A blog by John Edwards, Information Commissioner
21 December 2022
As a society we understand that a free press is an essential function of our democracy. The media hold people to account, bring issues to the forefront of national discussion and create social change.
But we understand too that there must be checks and balances. Journalists are not above the law, and where that looks to have happened, for instance when newspapers involve themselves in phone hacking or paying public officials for stories, then society responds to ensure a sensible balance is found.
Data protection is part of that balance. The law supports journalists to be able to inform the public and hold the powerful to account, including a clear exemption in certain circumstances from many requirements of the law. But it also gives broader protections to people’s privacy. As we saw at the Leveson Inquiry, there are occasions when journalists’ desire for stories overstep the mark.
It was as a result of the Leveson Inquiry and public concern about journalists acting beyond the law that Parliament made a decision to expressly include journalists and the press as subject to data protection law, and tasked the ICO with creating a Journalism Code of Practice to assist the media in understanding and meeting their statutory obligations. This Code – still being developed with input from media - will give clear and practical guidance about how to comply with data protection law while still enabling journalists to do their important and valued job.
The letter sent to government by three national newspaper editors last week suggested that this code will in some way ‘shackle’ the media. That is far from the case. Our codes do not create new law, but simply explain what is required under the existing law – indeed, similar codes already exist around protecting children’s data online or sharing data. There is nothing in our code that constitutes a limit on the freedom of the press.

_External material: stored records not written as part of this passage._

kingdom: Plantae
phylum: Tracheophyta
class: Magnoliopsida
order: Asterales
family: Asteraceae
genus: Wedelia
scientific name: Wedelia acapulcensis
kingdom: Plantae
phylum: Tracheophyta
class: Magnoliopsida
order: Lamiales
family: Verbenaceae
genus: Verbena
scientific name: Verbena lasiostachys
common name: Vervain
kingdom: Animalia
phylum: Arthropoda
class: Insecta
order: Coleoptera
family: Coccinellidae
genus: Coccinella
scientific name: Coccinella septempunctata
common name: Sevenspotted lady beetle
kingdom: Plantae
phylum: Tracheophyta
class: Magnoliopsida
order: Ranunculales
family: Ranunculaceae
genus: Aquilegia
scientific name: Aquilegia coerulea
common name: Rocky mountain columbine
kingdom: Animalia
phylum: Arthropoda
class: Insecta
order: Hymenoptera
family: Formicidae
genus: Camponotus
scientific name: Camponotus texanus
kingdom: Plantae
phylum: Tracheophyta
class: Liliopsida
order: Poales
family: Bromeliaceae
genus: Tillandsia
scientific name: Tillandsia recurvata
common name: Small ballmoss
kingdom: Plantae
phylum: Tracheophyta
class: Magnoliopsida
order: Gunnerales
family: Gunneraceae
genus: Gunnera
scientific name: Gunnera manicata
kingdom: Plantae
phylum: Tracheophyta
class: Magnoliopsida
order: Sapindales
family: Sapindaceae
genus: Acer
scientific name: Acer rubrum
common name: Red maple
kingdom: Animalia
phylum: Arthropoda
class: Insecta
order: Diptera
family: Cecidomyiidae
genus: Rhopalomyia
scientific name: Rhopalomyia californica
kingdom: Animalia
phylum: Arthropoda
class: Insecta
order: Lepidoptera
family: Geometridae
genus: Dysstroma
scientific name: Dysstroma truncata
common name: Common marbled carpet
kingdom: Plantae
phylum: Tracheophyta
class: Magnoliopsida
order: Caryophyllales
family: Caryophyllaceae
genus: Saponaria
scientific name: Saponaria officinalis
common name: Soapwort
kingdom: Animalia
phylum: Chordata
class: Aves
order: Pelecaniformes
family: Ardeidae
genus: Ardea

It is misdirected and disingenuous to criticise a draft code that is still under review, as part of our detailed and thorough consultation process. We have been speaking with journalists and those in the media throughout, to understand how data is used, and how the law might apply to them. The latest draft of the code reflects a great deal of what we’ve heard from the media across our consultation.
We will, of course, continue to work with the media to ensure we produce a clear and practical code. Where the media would like to be exempted from the law entirely, they must take their case to the government. But until that point, it will remain that a free press is an essential function of our democracy, but so is the ability for a regulator to carry out the will of Parliament.
John Edwards is the UK Information Commissioner.